Udział Polski w pożyczce do tej pory szacowany był na nieco ponad 6 mld euro. Dodatkowo, w listopadzie ubiegłego roku, polski bank centralny zadeklarował, że jest gotowy do wpłacenia MFW oprocentowanej pożyczki do kwoty ok. 3,95 mld dol. z rezerw walutowych, jeśli  Fundusz o to poprosi.

Zdaniem ekonomistów

mimo wzrastających potrzeb MFW kwota, jaką Polska przekaże Funduszowi, nie powinna być jednak wyższa niż ponad 6 mld euro, a nowych wpłat dokonają inne kraje. – Środki będą prawdopodobnie pochodzić m.in. z Chin i Brazylii, które wielokrotnie deklarowały, że są gotowe uczestniczyć w ratowaniu krajów strefy euro – uważa Adam Czerniak z Kredyt Banku. Kraje te należą do najbardziej niedowartościwanych w Funduszu. Dla porównania, Włochy, Holandia, Belgia, Szwecja i Szwajcaria łącznie mają większy udział procentowy w MFW niż cztery największe tzw. rynki wschodzące (Brazylia, Rosja, Indie i Chiny). Udział członkowski Polski wynosi ok. 2 mld euro, czyli niecały 1 proc. całości. MFW w 2010 r. opracował założenia reformy, która ma zwiększyć reprezentację krajów rozwijających się, ale zmiany w przepisach nie zostały jeszcze ratyfikowane.

– Kraje takie jak Chiny, ale i Polska powinny zwiększać udział, aby umocnić swoją pozycję światową – mówi prof. Stanisław Gomułka, główny ekonomista Business Centre Club. Jego zdaniem, mimo że MFW stał się obecnie bardziej funduszem europejskim niż międzynarodowym, należy pamiętać, że środki tam zgromadzone nie są przeznaczone jedynie dla europejskich bankrutów. – Dzisiaj pomagają krajom europejskim, a jutro mogą być potrzebne np. w Afryce – wyjaśnia Gomułka. MFW raczej nie może liczyć na pomoc Stanów Zjednoczonych, Kanady i Japonii. Z tych krajów słychać głosy, że Europa ma wystarczające środki, aby ze swoimi problemami poradziła sobie sama.
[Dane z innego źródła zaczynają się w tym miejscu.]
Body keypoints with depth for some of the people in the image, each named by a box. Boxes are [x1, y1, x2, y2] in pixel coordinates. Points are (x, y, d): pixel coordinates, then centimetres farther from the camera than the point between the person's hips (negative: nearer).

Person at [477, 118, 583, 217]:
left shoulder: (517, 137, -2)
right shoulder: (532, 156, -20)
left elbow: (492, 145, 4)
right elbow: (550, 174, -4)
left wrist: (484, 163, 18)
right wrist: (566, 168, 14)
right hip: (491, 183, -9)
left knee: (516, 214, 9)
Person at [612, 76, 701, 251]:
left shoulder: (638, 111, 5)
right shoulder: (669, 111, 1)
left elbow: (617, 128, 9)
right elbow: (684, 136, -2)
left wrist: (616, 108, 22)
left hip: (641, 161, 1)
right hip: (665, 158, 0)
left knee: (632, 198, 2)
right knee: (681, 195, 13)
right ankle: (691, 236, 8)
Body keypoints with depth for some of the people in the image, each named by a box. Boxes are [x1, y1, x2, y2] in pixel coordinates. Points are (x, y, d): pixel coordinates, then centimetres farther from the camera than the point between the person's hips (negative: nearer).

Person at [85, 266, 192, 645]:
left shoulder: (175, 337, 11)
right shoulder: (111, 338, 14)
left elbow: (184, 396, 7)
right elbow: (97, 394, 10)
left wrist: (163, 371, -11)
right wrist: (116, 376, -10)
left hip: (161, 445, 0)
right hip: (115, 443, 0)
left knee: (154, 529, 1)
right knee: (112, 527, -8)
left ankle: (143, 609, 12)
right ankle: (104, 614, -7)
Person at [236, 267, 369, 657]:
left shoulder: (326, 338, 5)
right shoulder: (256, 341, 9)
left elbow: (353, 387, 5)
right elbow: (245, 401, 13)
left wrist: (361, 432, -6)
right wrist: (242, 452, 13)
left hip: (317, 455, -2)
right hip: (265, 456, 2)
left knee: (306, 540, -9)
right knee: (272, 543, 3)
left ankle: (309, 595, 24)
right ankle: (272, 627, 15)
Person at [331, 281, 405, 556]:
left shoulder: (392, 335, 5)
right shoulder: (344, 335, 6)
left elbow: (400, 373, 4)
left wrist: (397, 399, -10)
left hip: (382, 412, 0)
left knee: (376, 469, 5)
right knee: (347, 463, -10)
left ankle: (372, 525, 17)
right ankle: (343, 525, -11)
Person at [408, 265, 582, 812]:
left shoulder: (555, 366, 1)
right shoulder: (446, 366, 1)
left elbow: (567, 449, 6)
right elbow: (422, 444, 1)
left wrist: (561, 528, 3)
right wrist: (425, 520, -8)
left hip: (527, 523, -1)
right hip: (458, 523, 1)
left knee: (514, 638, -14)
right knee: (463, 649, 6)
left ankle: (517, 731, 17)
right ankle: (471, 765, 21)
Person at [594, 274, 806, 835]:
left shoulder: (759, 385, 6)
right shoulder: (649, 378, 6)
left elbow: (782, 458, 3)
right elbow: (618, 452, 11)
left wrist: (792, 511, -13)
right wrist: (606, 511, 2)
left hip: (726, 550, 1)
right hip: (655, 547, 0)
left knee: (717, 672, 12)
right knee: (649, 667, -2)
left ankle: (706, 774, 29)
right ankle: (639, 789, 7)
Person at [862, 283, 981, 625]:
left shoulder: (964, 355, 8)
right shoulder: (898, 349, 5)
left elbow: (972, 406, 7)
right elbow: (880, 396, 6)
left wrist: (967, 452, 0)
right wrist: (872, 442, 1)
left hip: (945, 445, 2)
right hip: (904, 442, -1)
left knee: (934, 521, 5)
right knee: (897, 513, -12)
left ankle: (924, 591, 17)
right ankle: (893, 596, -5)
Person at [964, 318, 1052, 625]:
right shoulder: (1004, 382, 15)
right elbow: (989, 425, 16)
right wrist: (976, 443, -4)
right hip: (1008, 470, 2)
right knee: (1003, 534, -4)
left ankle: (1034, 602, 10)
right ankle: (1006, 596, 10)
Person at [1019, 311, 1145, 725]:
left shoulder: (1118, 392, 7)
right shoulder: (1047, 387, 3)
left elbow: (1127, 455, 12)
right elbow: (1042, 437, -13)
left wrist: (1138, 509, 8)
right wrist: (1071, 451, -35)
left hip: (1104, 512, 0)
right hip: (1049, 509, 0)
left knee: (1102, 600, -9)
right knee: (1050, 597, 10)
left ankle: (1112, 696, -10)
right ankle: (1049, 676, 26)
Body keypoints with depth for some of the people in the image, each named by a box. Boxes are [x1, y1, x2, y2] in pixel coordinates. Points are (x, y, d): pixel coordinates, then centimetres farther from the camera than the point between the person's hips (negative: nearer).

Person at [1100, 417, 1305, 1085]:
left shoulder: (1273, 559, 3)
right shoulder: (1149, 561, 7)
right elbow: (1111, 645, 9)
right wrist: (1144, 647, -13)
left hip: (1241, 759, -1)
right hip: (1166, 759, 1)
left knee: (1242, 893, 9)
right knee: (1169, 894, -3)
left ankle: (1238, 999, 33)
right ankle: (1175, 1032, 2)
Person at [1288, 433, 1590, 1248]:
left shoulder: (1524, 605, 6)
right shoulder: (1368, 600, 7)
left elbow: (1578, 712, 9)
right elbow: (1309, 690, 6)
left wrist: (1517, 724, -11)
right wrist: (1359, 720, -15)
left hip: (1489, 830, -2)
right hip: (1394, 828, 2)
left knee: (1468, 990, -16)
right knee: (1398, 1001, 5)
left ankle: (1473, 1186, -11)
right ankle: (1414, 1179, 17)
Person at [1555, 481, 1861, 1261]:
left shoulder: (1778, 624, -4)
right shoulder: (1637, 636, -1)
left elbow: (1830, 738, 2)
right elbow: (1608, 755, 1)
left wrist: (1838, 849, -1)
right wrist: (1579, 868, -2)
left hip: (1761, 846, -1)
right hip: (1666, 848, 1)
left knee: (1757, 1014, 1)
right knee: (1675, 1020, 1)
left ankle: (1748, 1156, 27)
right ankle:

Ekonomiści są zgodni, że Polska nie pożyczy Funduszowi więcej niż planowane 6,27 – 6,28 mld euro. – Uważam, że rząd w tej kwestii będzie prezentował sztywne stanowisko. Byłbym bardzo zaskoczony, gdyby kwota ta uległa zmianie – skomentował Jarosław Janecki z Societe Generale. NBP poinformował „Rz", że nie podjął jeszcze decyzji dotyczącej udzielenia pożyczki dla MFW. „Kwoty, w ramach pożyczki dla MFW, są wpłacane dobrowolnie, więc jeśli jakiś kraj zdecyduje, że chce zapłacić więcej, to nie będzie przeszkód" – skomentował resort finansów.